Exercise objective: Return each line of the data below that contains the word "quieres".

** Opening Provided information block **

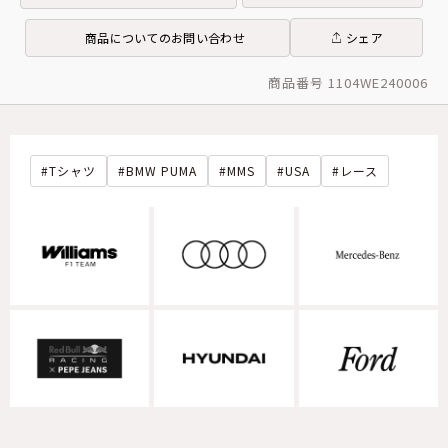
商品についてのお問い合わせ
シェア
商品番号 1104WE240006
Tシャツ
BMW PUMA
MMS
USA
レース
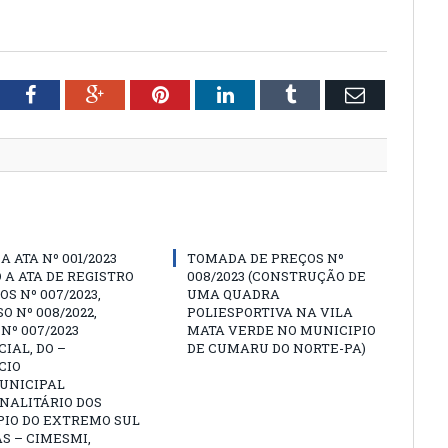
tter
Facebook
Google+
Pinterest
LinkedIn
Tumblr
Email
A ATA Nº 001/2023
TOMADA DE PREÇOS Nº
 A ATA DE REGISTRO
008/2023 (CONSTRUÇÃO DE
OS Nº 007/2023,
UMA QUADRA
O Nº 008/2022,
POLIESPORTIVA NA VILA
Nº 007/2023
MATA VERDE NO MUNICIPIO
IAL, DO –
DE CUMARU DO NORTE-PA)
CIO
UNICIPAL
NALITÁRIO DOS
PIO DO EXTREMO SUL
S – CIMESMI,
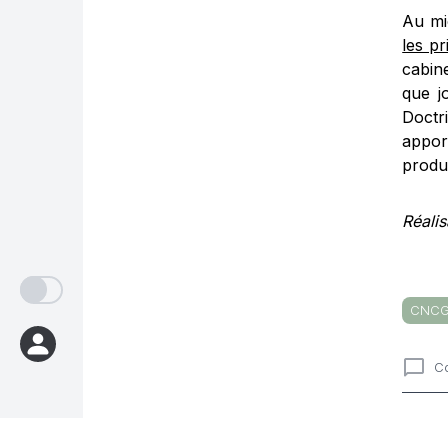
Au m
les p
cabin
que j
Doctr
apport
produi
Réalis
CNC
C
Comme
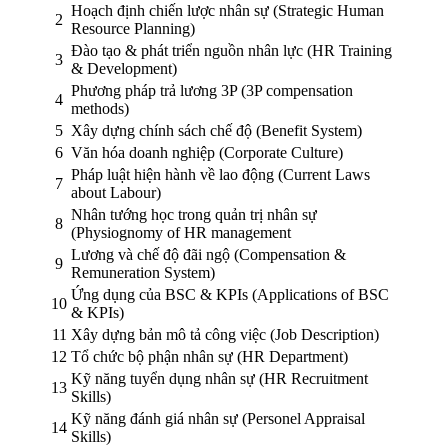
Hoạch định chiến lược nhân sự (Strategic Human
2
Resource Planning)
Đào tạo & phát triển nguồn nhân lực (HR Training
3
& Development)
Phương pháp trả lương 3P (3P compensation
4
methods)
5
Xây dựng chính sách chế độ (Benefit System)
6
Văn hóa doanh nghiệp (Corporate Culture)
Pháp luật hiện hành về lao động (Current Laws
7
about Labour)
Nhân tướng học trong quản trị nhân sự
8
(Physiognomy of HR management
Lương và chế độ đãi ngộ (Compensation &
9
Remuneration System)
Ứng dụng của BSC & KPIs (Applications of BSC
10
& KPIs)
11
Xây dựng bản mô tả công việc (Job Description)
12
Tổ chức bộ phận nhân sự (HR Department)
Kỹ năng tuyển dụng nhân sự (HR Recruitment
13
Skills)
Kỹ năng đánh giá nhân sự (Personel Appraisal
14
Skills)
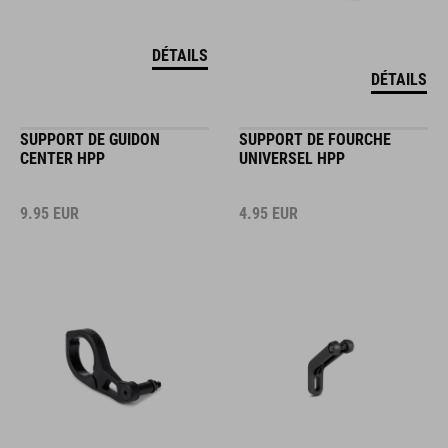
DÉTAILS
DÉTAILS
SUPPORT DE GUIDON
SUPPORT DE FOURCHE
CENTER HPP
UNIVERSEL HPP
9.95
EUR
4.95
EUR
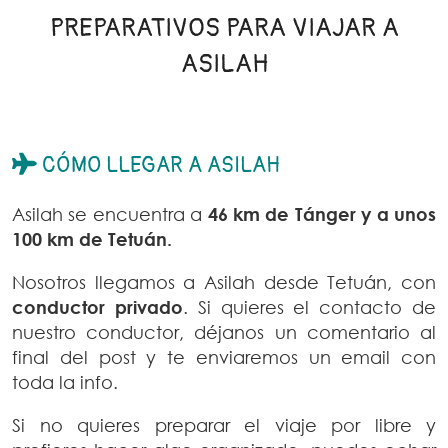
PREPARATIVOS PARA VIAJAR A
ASILAH
CÓMO LLEGAR A ASILAH
Asilah se encuentra a
46 km de Tánger y a unos
100 km de Tetuán.
Nosotros llegamos a Asilah desde Tetuán, con
conductor privado
. Si quieres el contacto de
nuestro conductor, déjanos un comentario al
final del post y te enviaremos un email con
toda la info.
Si no quieres preparar el viaje por libre y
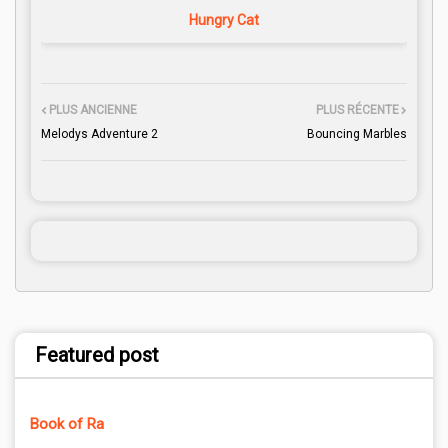
Hungry Cat
PLUS ANCIENNE
PLUS RÉCENTE
Melodys Adventure 2
Bouncing Marbles
Featured post
Book of Ra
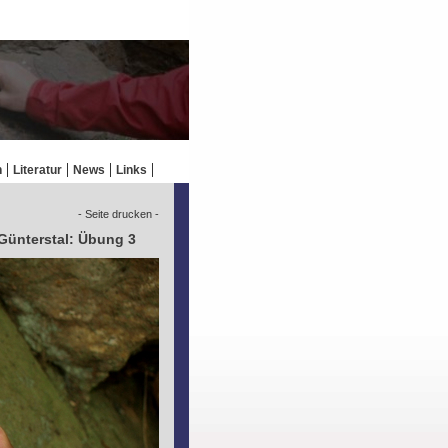
n
Literatur
News
Links
- Seite drucken -
 Günterstal: Übung 3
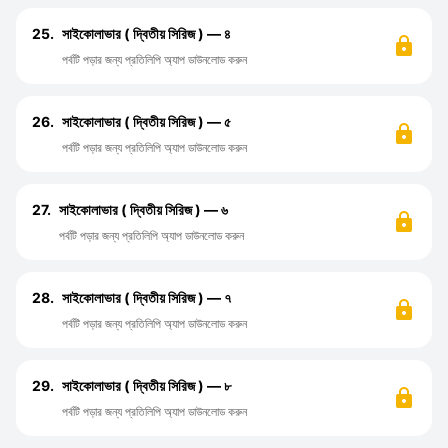
25.
সাইকোলাভার ( দ্বিতীয় সিরিজ ) — ৪
পর্বটি পড়ার জন্য প্রতিলিপি অ্যাপ ডাউনলোড করুন
26.
সাইকোলাভার ( দ্বিতীয় সিরিজ ) — ৫
পর্বটি পড়ার জন্য প্রতিলিপি অ্যাপ ডাউনলোড করুন
27.
সাইকোলাভার ( দ্বিতীয় সিরিজ ) — ৬
পর্বটি পড়ার জন্য প্রতিলিপি অ্যাপ ডাউনলোড করুন
28.
সাইকোলাভার ( দ্বিতীয় সিরিজ ) — ৭
পর্বটি পড়ার জন্য প্রতিলিপি অ্যাপ ডাউনলোড করুন
29.
সাইকোলাভার ( দ্বিতীয় সিরিজ ) — ৮
পর্বটি পড়ার জন্য প্রতিলিপি অ্যাপ ডাউনলোড করুন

** Closing Provided information block **

Written response:
. Si quieres el contacto de
Si no quieres preparar el viaje por libre y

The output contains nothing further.